• **GOAL OF THE EXERCISE**:
Update the lines from the line containing "order: Passeriformes" through the end of the records by replacing "common name" with "vernacular name", changing nothing else. Give back only those lines.

• **Dataset records**:
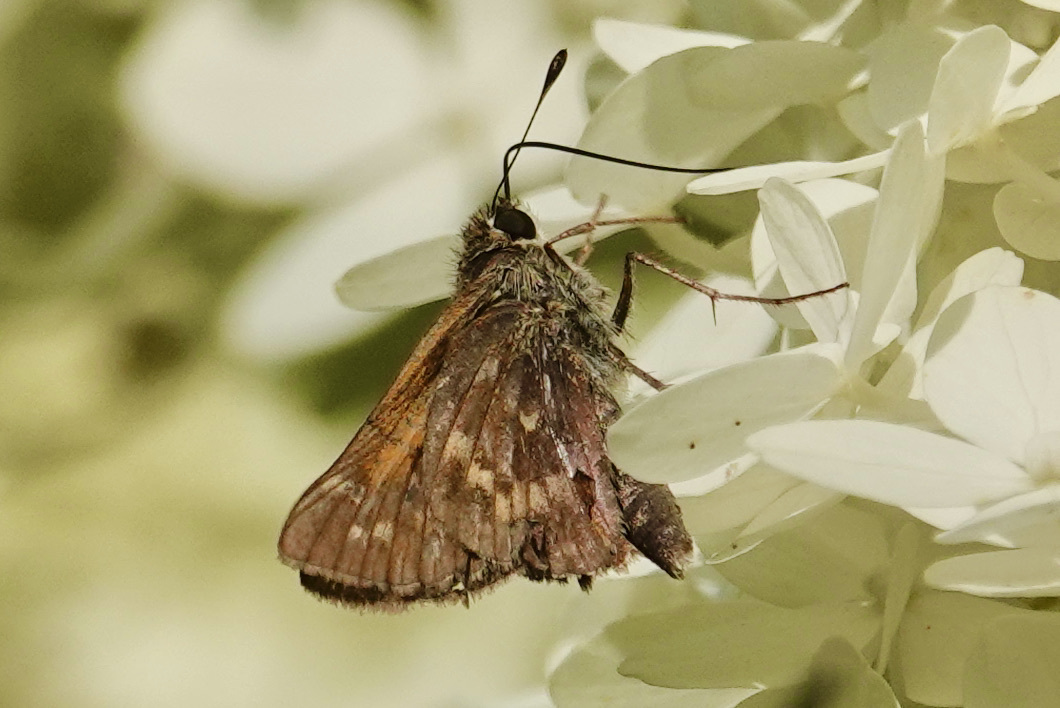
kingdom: Animalia
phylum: Arthropoda
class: Insecta
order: Lepidoptera
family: Hesperiidae
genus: Atalopedes
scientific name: Atalopedes
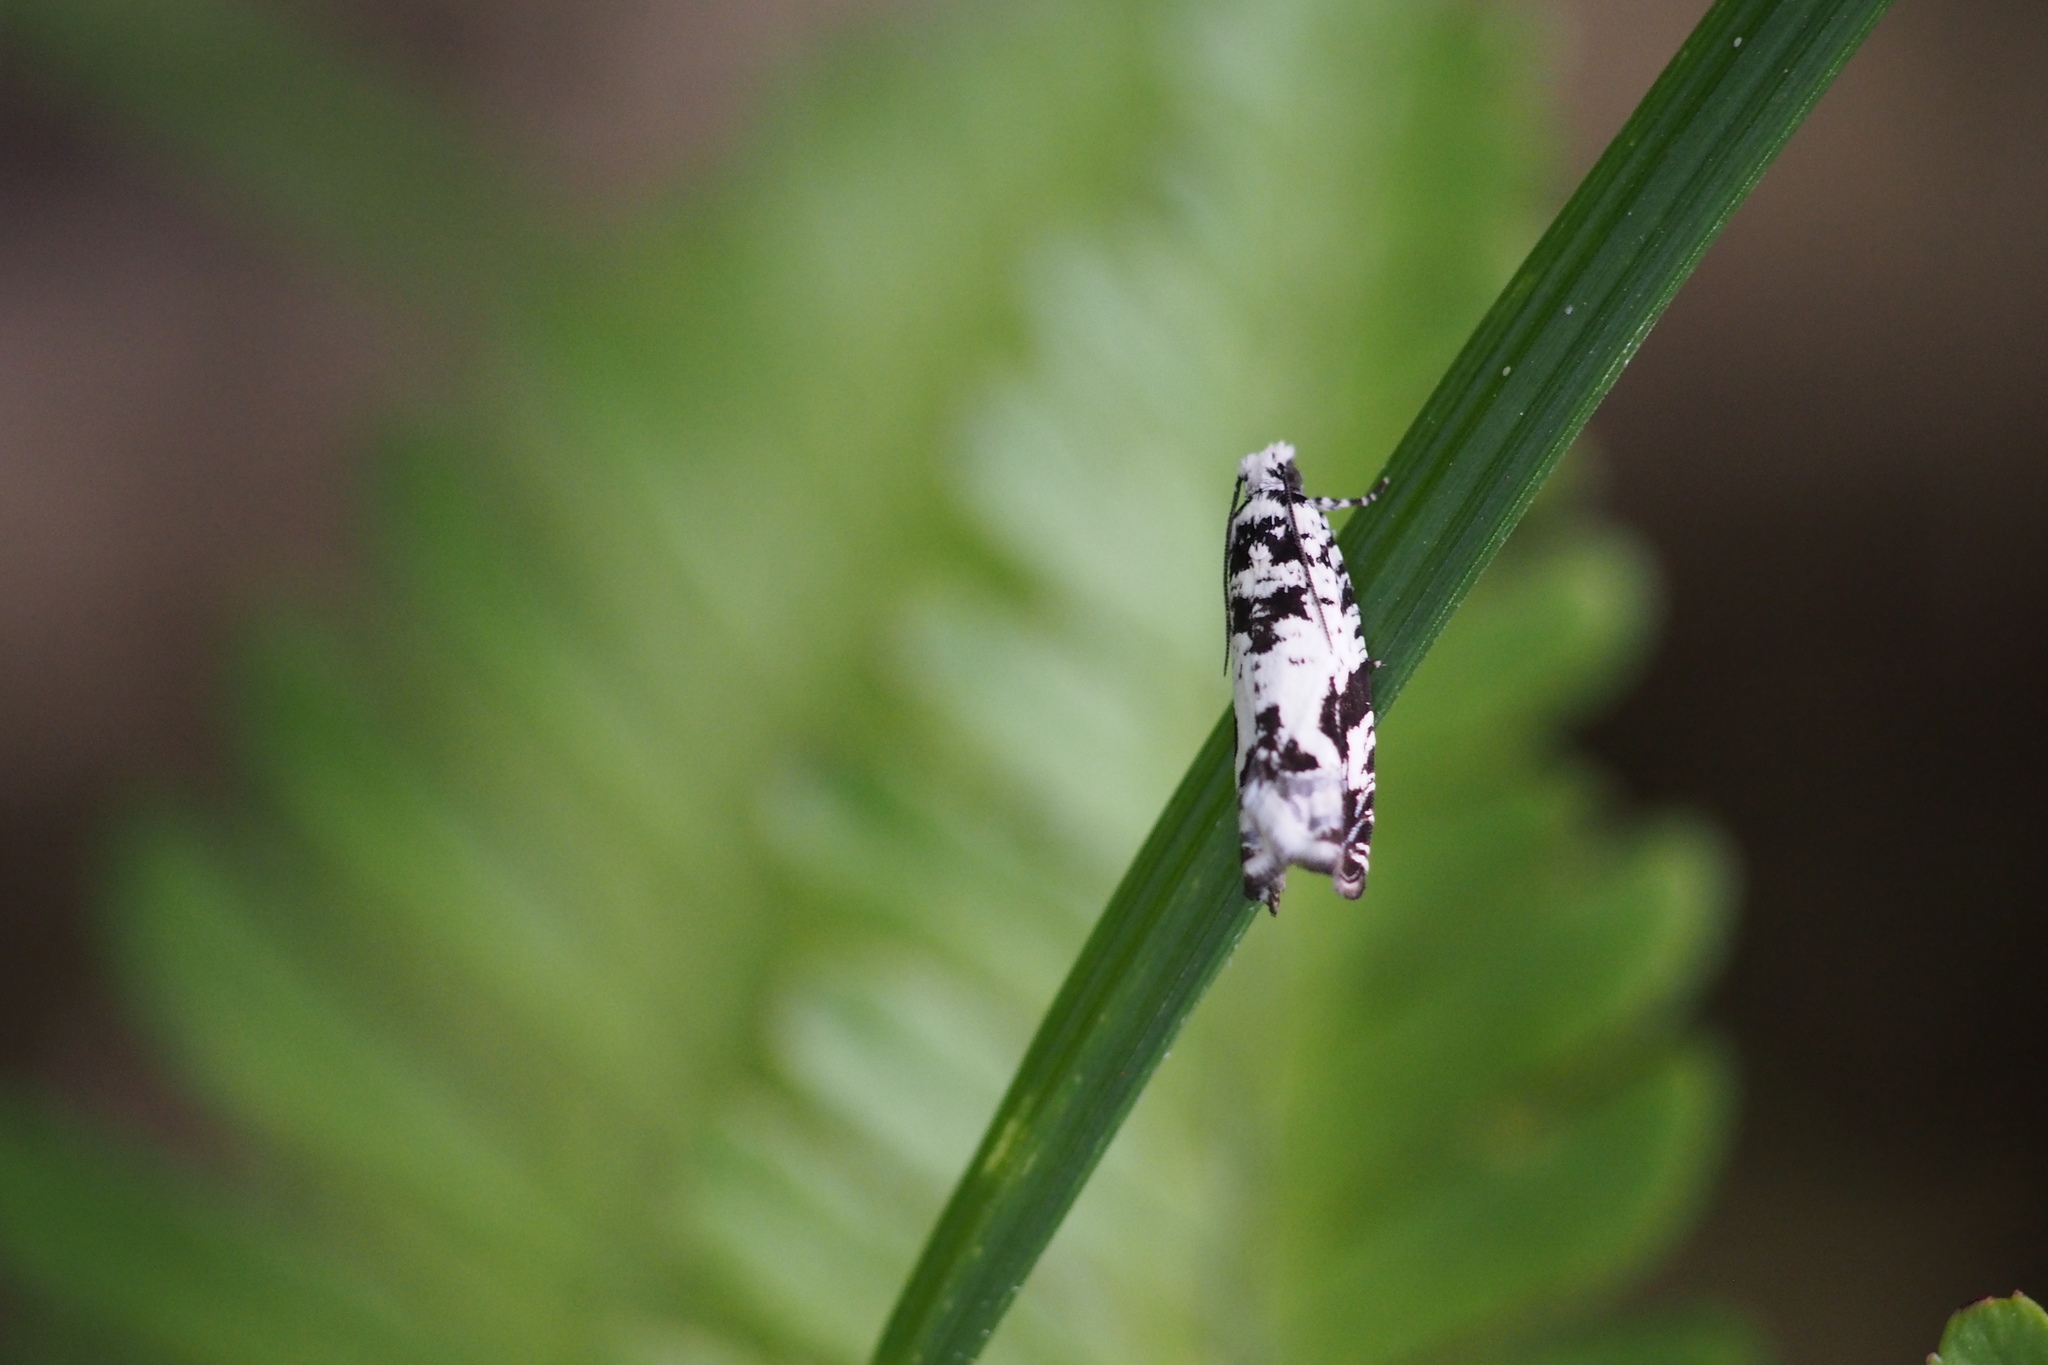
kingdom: Animalia
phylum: Arthropoda
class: Insecta
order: Lepidoptera
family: Tortricidae
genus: Epinotia
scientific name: Epinotia exquisitana
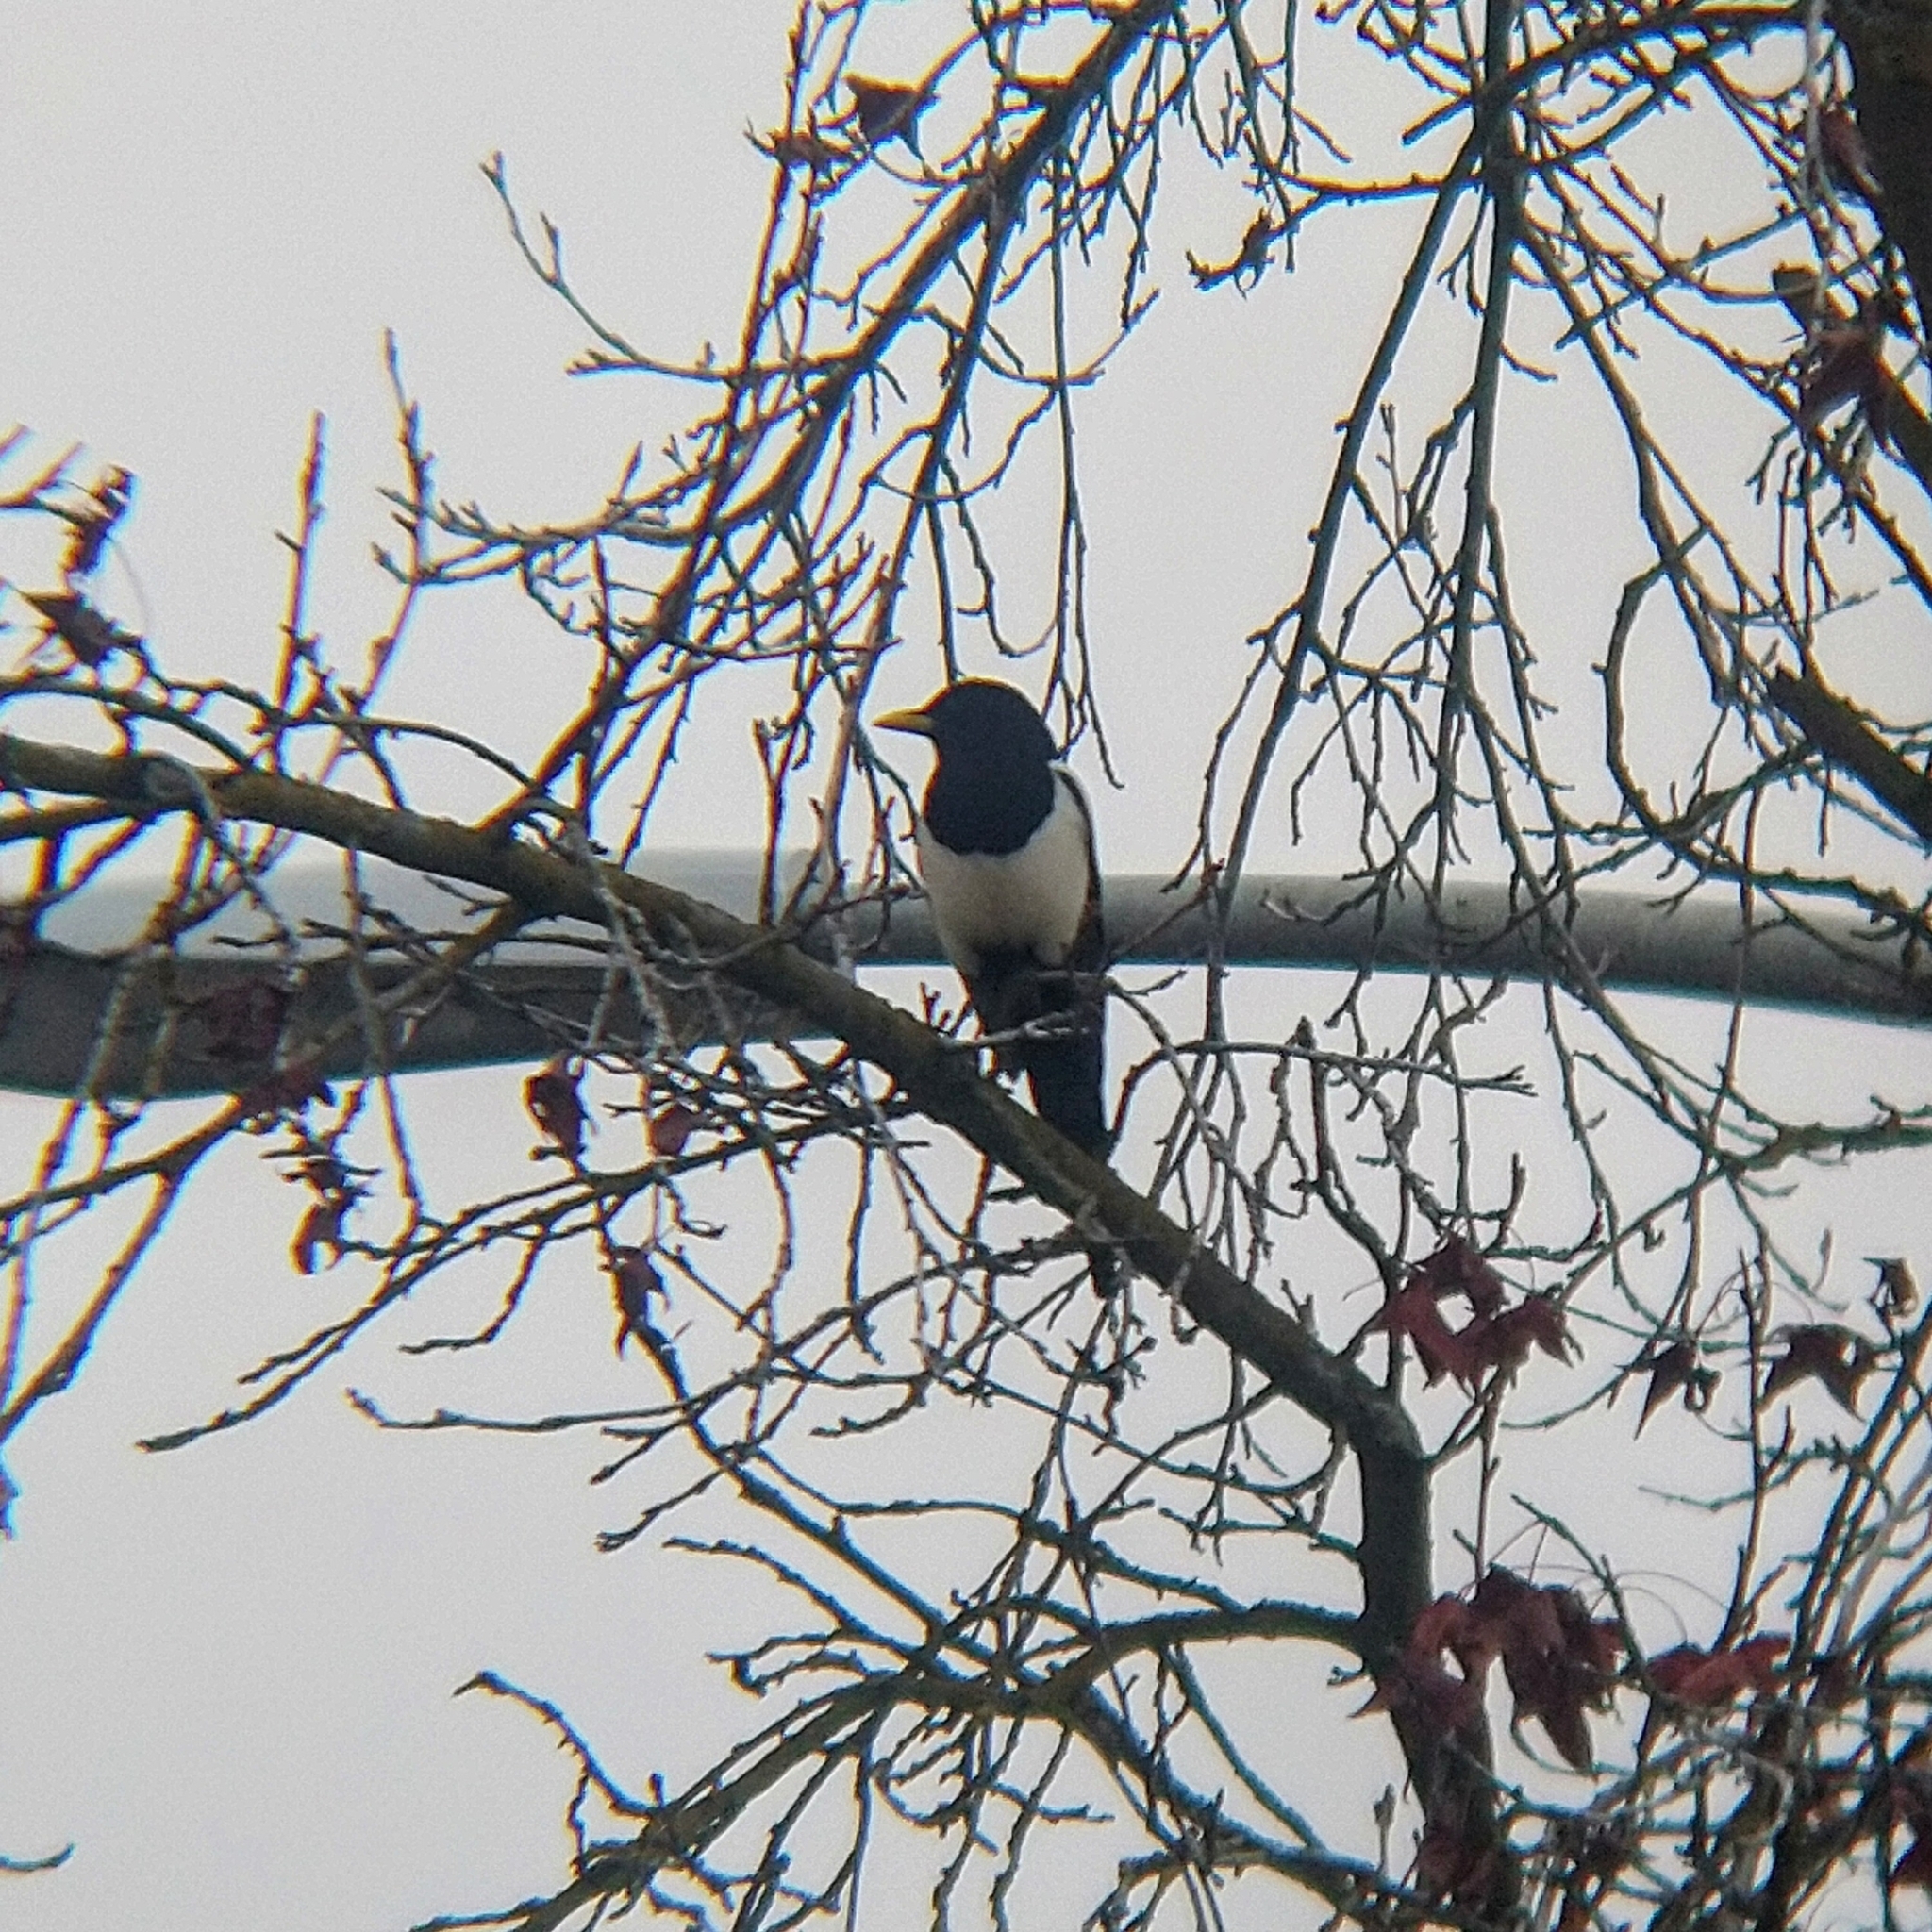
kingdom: Animalia
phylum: Chordata
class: Aves
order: Passeriformes
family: Corvidae
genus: Pica
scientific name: Pica nuttalli
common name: Yellow-billed magpie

• **OUTPUT FOR THIS TASK**:
order: Passeriformes
family: Corvidae
genus: Pica
scientific name: Pica nuttalli
vernacular name: Yellow-billed magpie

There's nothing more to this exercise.